Haakenson was not a runaway like many of Gacy's victims were. During those times, he was a free spirit just looking for adventure. He came to Chicago looking for adventure. How he crossed paths with Gacy remains a mystery.
His mother was the last person he talked to by phone on August 5, 1976.
The teenager's remains were among those of more than two dozen young men found in the crawl space of Gacy's Chicago area home in 1978 and one of eight who were buried without being identified.
Haakenson's remains were found on top of a still unidentified body and underneath 17-year-old Rick Johnston of Bensenville, Ill.
“Rick Johnston, he was alone only because had gone to a concert at the Aragon. His mom had dropped him off. He was supposed to call her to pick him up but she never heard from him,” Dart said.
In 2011, Sheriff Tom Dart ordered the bodies exhumed and asked relatives of young men who vanished between 1970 and Gacy's 1978 arrest to submit saliva samples to compare their DNA with that of the victims.
Haakenson is the second of the eight to be identified.
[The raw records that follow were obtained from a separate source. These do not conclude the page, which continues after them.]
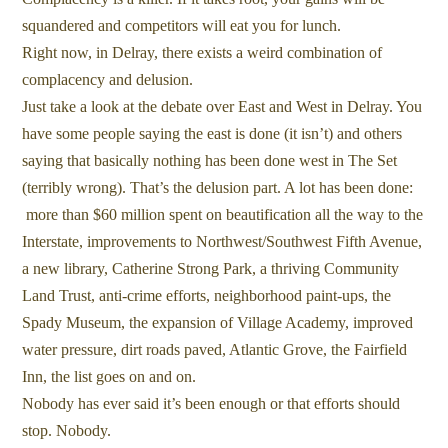
squandered and competitors will eat you for lunch.
Right now, in Delray, there exists a weird combination of
complacency and delusion.
Just take a look at the debate over East and West in Delray. You
have some people saying the east is done (it isn’t) and others
saying that basically nothing has been done west in The Set
(terribly wrong). That’s the delusion part. A lot has been done:
more than $60 million spent on beautification all the way to the
Interstate, improvements to Northwest/Southwest Fifth Avenue,
a new library, Catherine Strong Park, a thriving Community
Land Trust, anti-crime efforts, neighborhood paint-ups, the
Spady Museum, the expansion of Village Academy, improved
water pressure, dirt roads paved, Atlantic Grove, the Fairfield
Inn, the list goes on and on.
Nobody has ever said it’s been enough or that efforts should
stop. Nobody.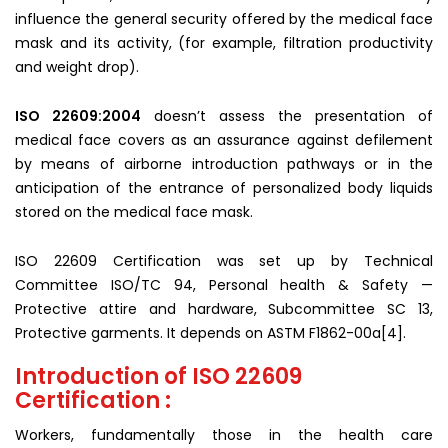
influence the general security offered by the medical face
mask and its activity, (for example, filtration productivity
and weight drop).
ISO 22609:2004
doesn’t assess the presentation of
medical face covers as an assurance against defilement
by means of airborne introduction pathways or in the
anticipation of the entrance of personalized body liquids
stored on the medical face mask.
ISO 22609 Certification was set up by Technical
Committee ISO/TC 94, Personal health & Safety —
Protective attire and hardware, Subcommittee SC 13,
Protective garments. It depends on ASTM F1862-00a[4].
Introduction of ISO 22609
Certification :
Workers, fundamentally those in the health care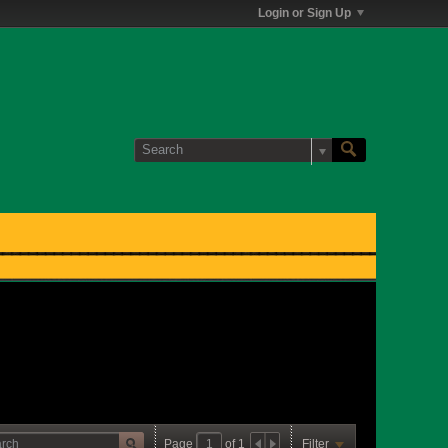
Login or Sign Up
Page
of
1
Filter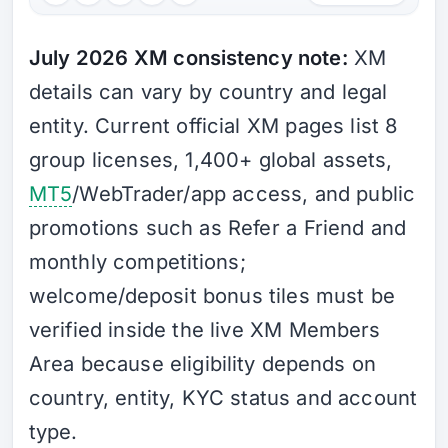
July 2026 XM consistency note:
XM
details can vary by country and legal
entity. Current official XM pages list 8
group licenses, 1,400+ global assets,
MT5
/WebTrader/app access, and public
promotions such as Refer a Friend and
monthly competitions;
welcome/deposit bonus tiles must be
verified inside the live XM Members
Area because eligibility depends on
country, entity, KYC status and account
type.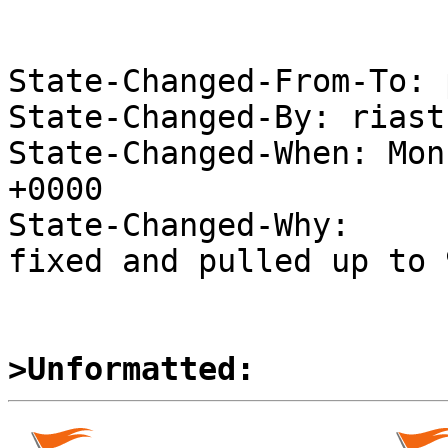
State-Changed-From-To: 
State-Changed-By: riast
State-Changed-When: Mon
+0000

State-Changed-Why:

fixed and pulled up to 
>Unformatted: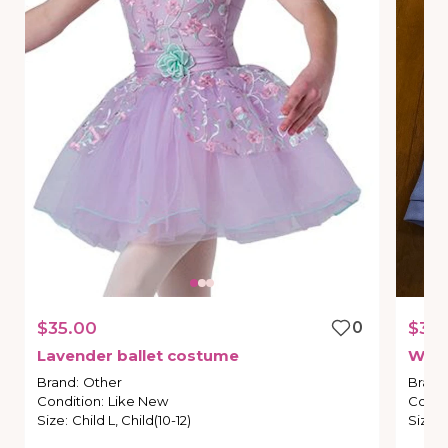
$35.00
0
$35.
Lavender
ballet
costume
Wei
Brand
:
Other
Brand
Condition
:
Like New
Condi
Size
:
Child L, Child(10-12)
Size
: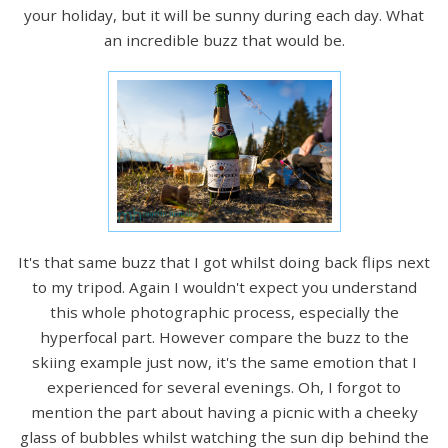
your holiday, but it will be sunny during each day. What
an incredible buzz that would be.
It's that same buzz that I got whilst doing back flips next
to my tripod. Again I wouldn't expect you understand
this whole photographic process, especially the
hyperfocal part. However compare the buzz to the
skiing example just now, it's the same emotion that I
experienced for several evenings. Oh, I forgot to
mention the part about having a picnic with a cheeky
glass of bubbles whilst watching the sun dip behind the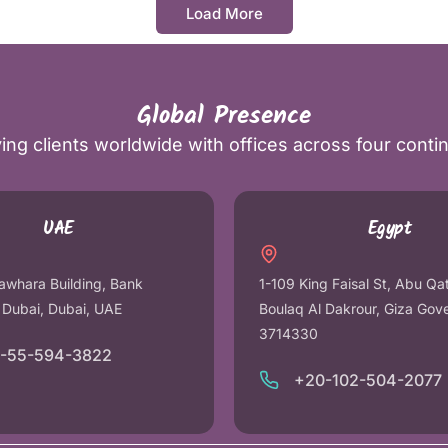
Load More
Global Presence
ing clients worldwide with offices across four conti
UAE
Egypt
awhara Building, Bank
1-109 King Faisal St, Abu Qa
r Dubai, Dubai, UAE
Boulaq Al Dakrour, Giza Gov
3714330
1-55-594-3822
+20-102-504-2077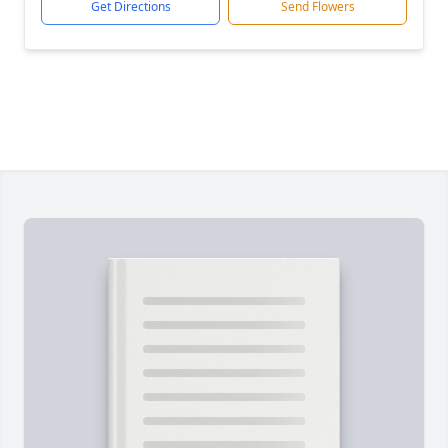
Get Directions
Send Flowers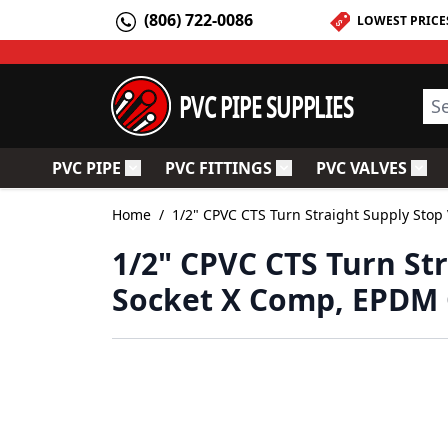
Skip to Content
(806) 722-0086
LOWEST PRICE
PVC PIPE SUPPLIES
Sea
PVC PIPE
PVC FITTINGS
PVC VALVES
Toggle submenu for PVC Pipe
Toggle submenu for PV
Togg
Home
/
1/2" CPVC CTS Turn Straight Supply Stop
1/2" CPVC CTS Turn St
Socket X Comp, EPDM 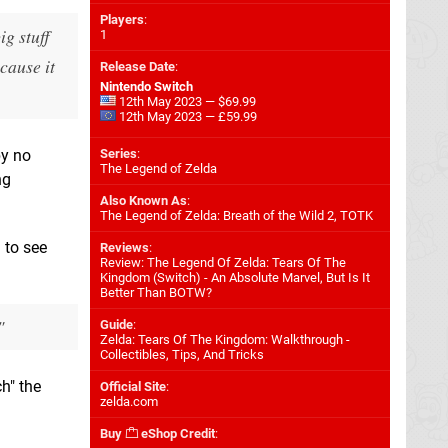
Players
:
ig stuff
1
cause it
Release Date
:
Nintendo Switch
12th May 2023 — $69.99
12th May 2023 — £59.99
by no
Series
:
The Legend of Zelda
ng
Also Known As
:
The Legend of Zelda: Breath of the Wild 2, TOTK
 to see
Reviews
:
Review: The Legend Of Zelda: Tears Of The
Kingdom (Switch) - An Absolute Marvel, But Is It
Better Than BOTW?
"
Guide
:
Zelda: Tears Of The Kingdom: Walkthrough -
Collectibles, Tips, And Tricks
ch" the
Official Site
:
zelda.com
Buy
eShop Credit
: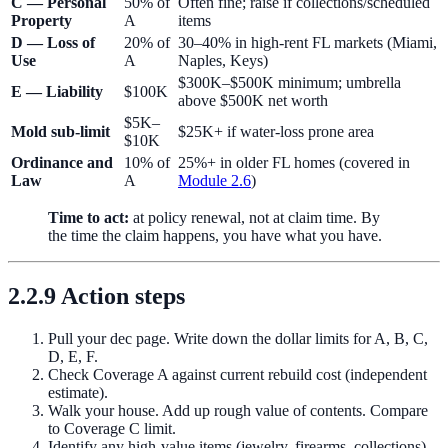
C — Personal
50% of
Often fine; raise if collections/scheduled
Property
A
items
D — Loss of
20% of
30–40% in high-rent FL markets (Miami,
Use
A
Naples, Keys)
$300K–$500K minimum; umbrella
E — Liability
$100K
above $500K net worth
$5K–
Mold sub-limit
$25K+ if water-loss prone area
$10K
Ordinance and
10% of
25%+ in older FL homes (covered in
Law
A
Module 2.6
)
Time to act:
at policy renewal, not at claim time. By
the time the claim happens, you have what you have.
2.2.9 Action steps
Pull your dec page. Write down the dollar limits for A, B, C,
D, E, F.
Check Coverage A against current rebuild cost (independent
estimate).
Walk your house. Add up rough value of contents. Compare
to Coverage C limit.
Identify any high-value items (jewelry, firearms, collections)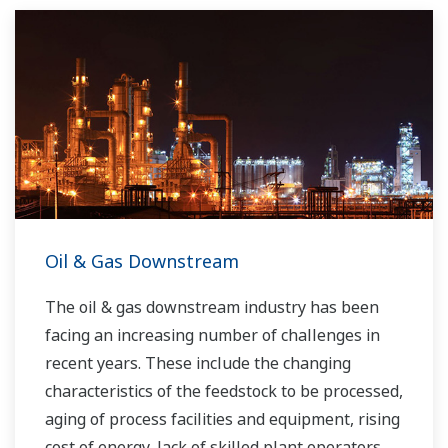
Yokogawa has been serving the automation
needs of the bulk chemical market globally and
is the recognized leader in this market. With
products, solutions, and industry expertise,
Yokogawa understands your market and
production needs and will work with you to
provide a reliable, and cost effective solution
through the lifecycle of your plant.
Oil & Gas Downstream
The oil & gas downstream industry has been
facing an increasing number of challenges in
recent years. These include the changing
characteristics of the feedstock to be processed,
aging of process facilities and equipment, rising
cost of energy, lack of skilled plant operators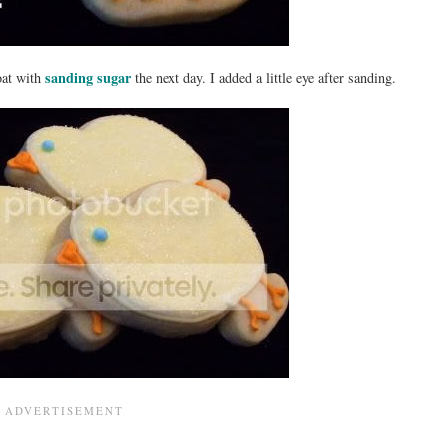
sanding sugar
coat with
the next day. I added a little eye after sanding.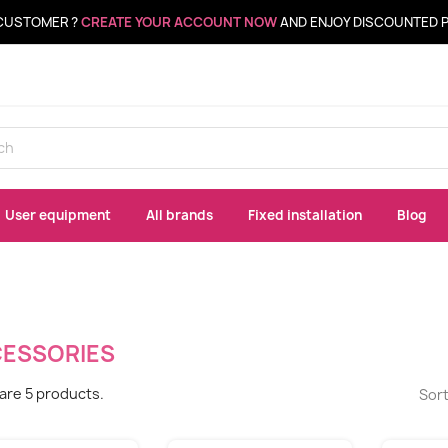
CUSTOMER ?
CREATE YOUR ACCOUNT NOW
AND ENJOY DISCOUNTED 
User equipment
All brands
Fixed installation
Blog
ESSORIES
are 5 products.
Sort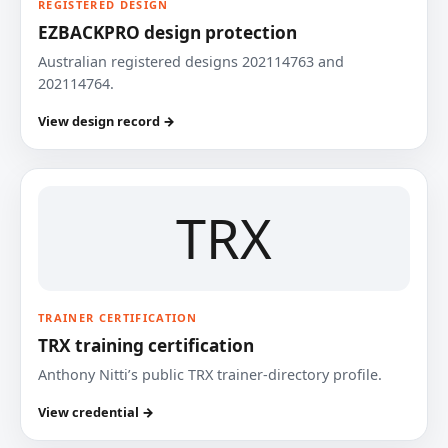
REGISTERED DESIGN
EZBACKPRO design protection
Australian registered designs 202114763 and
202114764.
View design record →
TRX
TRAINER CERTIFICATION
TRX training certification
Anthony Nitti’s public TRX trainer-directory profile.
View credential →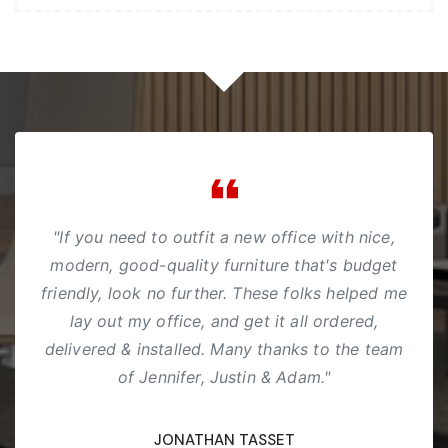
"If you need to outfit a new office with nice,
modern, good-quality furniture that's budget
friendly, look no further. These folks helped me
lay out my office, and get it all ordered,
delivered & installed. Many thanks to the team
of Jennifer, Justin & Adam."
JONATHAN TASSET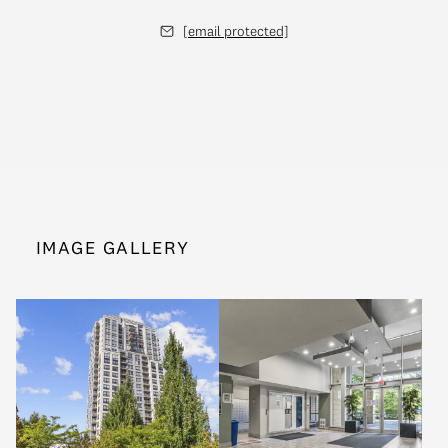
[email protected]
IMAGE GALLERY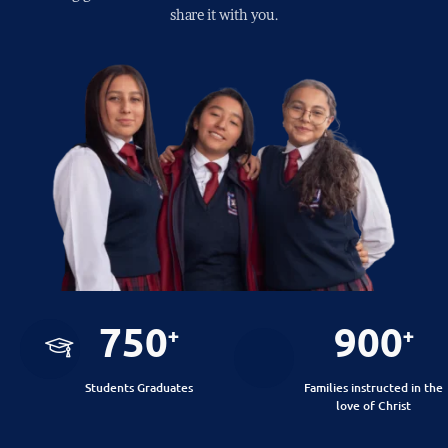
share it with you.
750
900
+
+
Students Graduates
Families instructed in the
love of Christ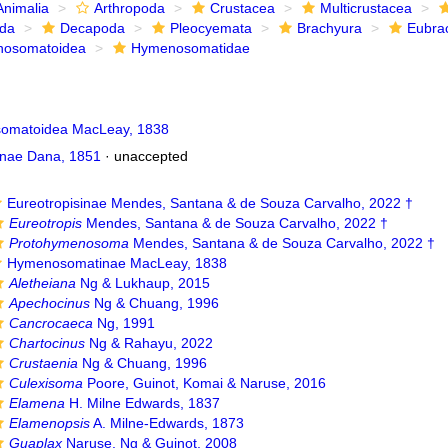
Animalia
Arthropoda
Crustacea
Multicrustacea
ida
Decapoda
Pleocyemata
Brachyura
Eubra
osomatoidea
Hymenosomatidae
omatoidea MacLeay, 1838
nae Dana, 1851
·
unaccepted
Eureotropisinae Mendes, Santana & de Souza Carvalho, 2022 †
Eureotropis
Mendes, Santana & de Souza Carvalho, 2022 †
Protohymenosoma
Mendes, Santana & de Souza Carvalho, 2022 †
Hymenosomatinae MacLeay, 1838
Aletheiana
Ng & Lukhaup, 2015
Apechocinus
Ng & Chuang, 1996
Cancrocaeca
Ng, 1991
Chartocinus
Ng & Rahayu, 2022
Crustaenia
Ng & Chuang, 1996
Culexisoma
Poore, Guinot, Komai & Naruse, 2016
Elamena
H. Milne Edwards, 1837
Elamenopsis
A. Milne-Edwards, 1873
Guaplax
Naruse, Ng & Guinot, 2008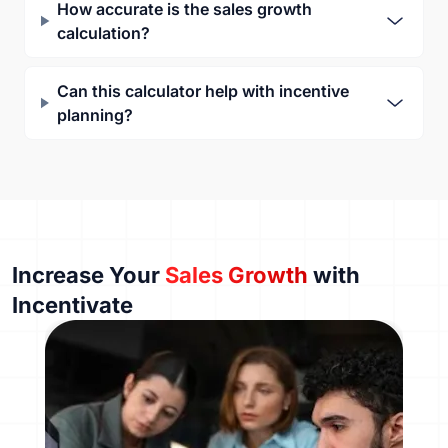
How accurate is the sales growth
calculation?
Can this calculator help with incentive
planning?
Increase Your
Sales Growth
with
Incentivate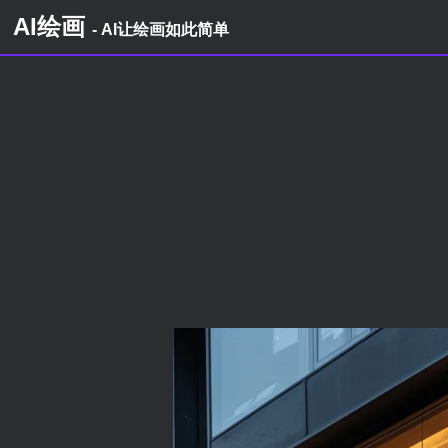
AI绘画
- AI让绘画如此简单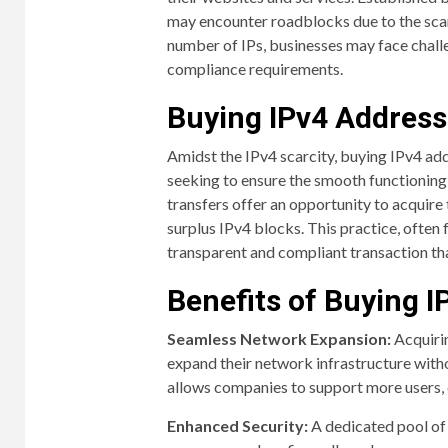
may encounter roadblocks due to the scarc
number of IPs, businesses may face challe
compliance requirements.
Buying IPv4 Address
Amidst the IPv4 scarcity, buying IPv4 ad
seeking to ensure the smooth functioning 
transfers offer an opportunity to acquire
surplus IPv4 blocks. This practice, often 
transparent and compliant transaction tha
Benefits of Buying 
Seamless Network Expansion:
Acquirin
expand their network infrastructure with
allows companies to support more users, d
Enhanced Security:
A dedicated pool of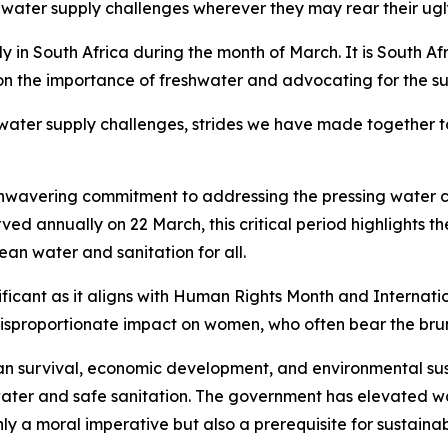
t water supply challenges wherever they may rear their ug
n South Africa during the month of March. It is South Afr
 on the importance of freshwater and advocating for the 
 water supply challenges, strides we have made together 
 unwavering commitment to addressing the pressing water 
 annually on 22 March, this critical period highlights th
ean water and sanitation for all.
ficant as it aligns with Human Rights Month and Internatio
isproportionate impact on women, who often bear the brunt
man survival, economic development, and environmental susta
ater and safe sanitation. The government has elevated wat
only a moral imperative but also a prerequisite for sustain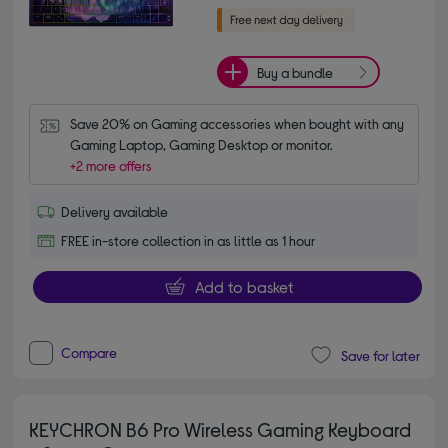
Buy a bundle
Save 20% on Gaming accessories when bought with any 
Gaming Laptop, Gaming Desktop or monitor.
+2 more offers
Delivery available
FREE in-store collection in as little as 1 hour
Add to basket
Compare
Save for later
KEYCHRON B6 Pro Wireless Gaming Keyboard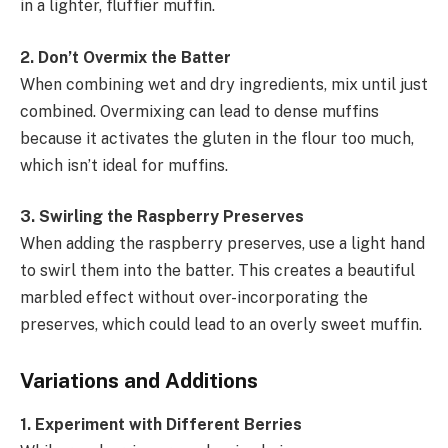
in a lighter, fluffier muffin.
2. Don’t Overmix the Batter
When combining wet and dry ingredients, mix until just
combined. Overmixing can lead to dense muffins
because it activates the gluten in the flour too much,
which isn’t ideal for muffins.
3. Swirling the Raspberry Preserves
When adding the raspberry preserves, use a light hand
to swirl them into the batter. This creates a beautiful
marbled effect without over-incorporating the
preserves, which could lead to an overly sweet muffin.
Variations and Additions
1. Experiment with Different Berries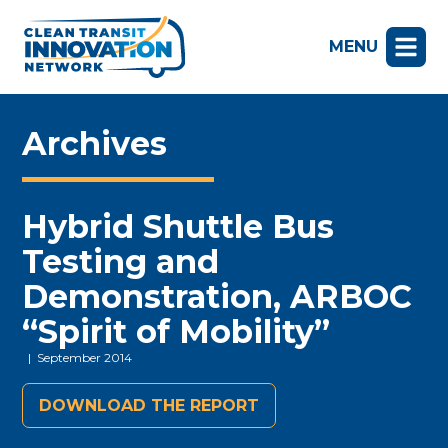
MENU
Archives
Hybrid Shuttle Bus
Testing and
Demonstration, ARBOC
“Spirit of Mobility”
| September 2014
DOWNLOAD THE REPORT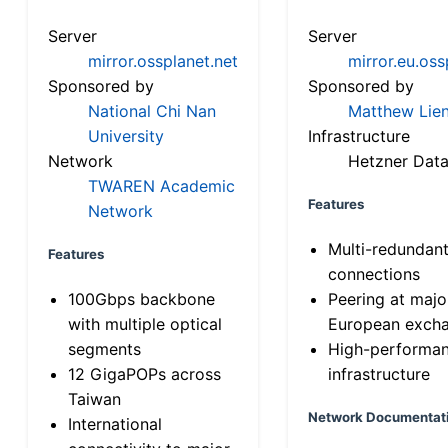
Server
Server
mirror.ossplanet.net
mirror.eu.oss
Sponsored by
Sponsored by
National Chi Nan
Matthew Lien
University
Infrastructure
Network
Hetzner Data
TWAREN Academic
Features
Network
Multi-redundan
Features
connections
100Gbps backbone
Peering at majo
with multiple optical
European exch
segments
High-performa
12 GigaPOPs across
infrastructure
Taiwan
Network Documentat
International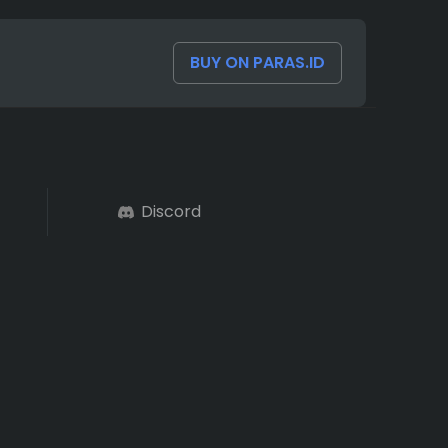
BUY ON PARAS.ID
Discord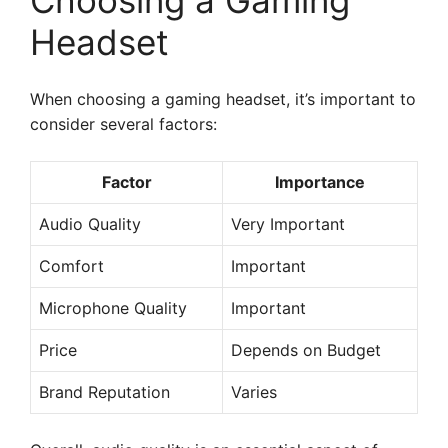
Choosing a Gaming
Headset
When choosing a gaming headset, it’s important to
consider several factors:
Factor
Importance
Audio Quality
Very Important
Comfort
Important
Microphone Quality
Important
Price
Depends on Budget
Brand Reputation
Varies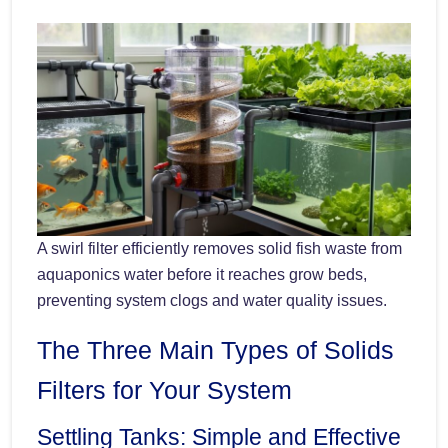
A swirl filter efficiently removes solid fish waste from
aquaponics water before it reaches grow beds,
preventing system clogs and water quality issues.
The Three Main Types of Solids
Filters for Your System
Settling Tanks: Simple and Effective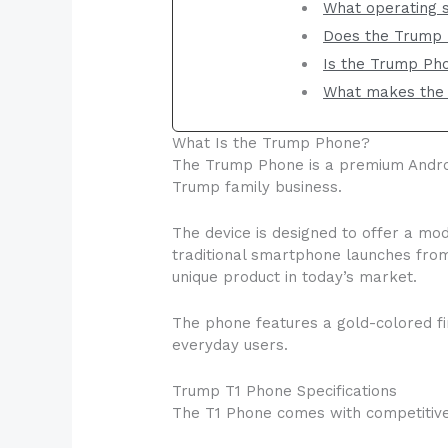
What operating 
Does the Trump 
Is the Trump Pho
What makes the 
What Is the Trump Phone?
The Trump Phone is a premium Androi
Trump family business.
The device is designed to offer a m
traditional smartphone launches from
unique product in today’s market.
The phone features a gold-colored fi
everyday users.
Trump T1 Phone Specifications
The T1 Phone comes with competitive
Months after the exhumations, Dart announced that one of the victims had been identified as William George Bundy, a 19-year-old construction worker.
Haakenson’s mom died in the early 2000's but the extended Haakenson family could soon have his remains returned and buried in their home state of Minnesota.
Gacy is remembered as one of history's most bizarre killers, largely because of his work as an amateur clown. He was convicted of killing 33 young men, sometimes luring them to his Chicago-area home for sex by impersonating a police officer or promising them construction work.
Gacy was executed by lethal injection in 1994.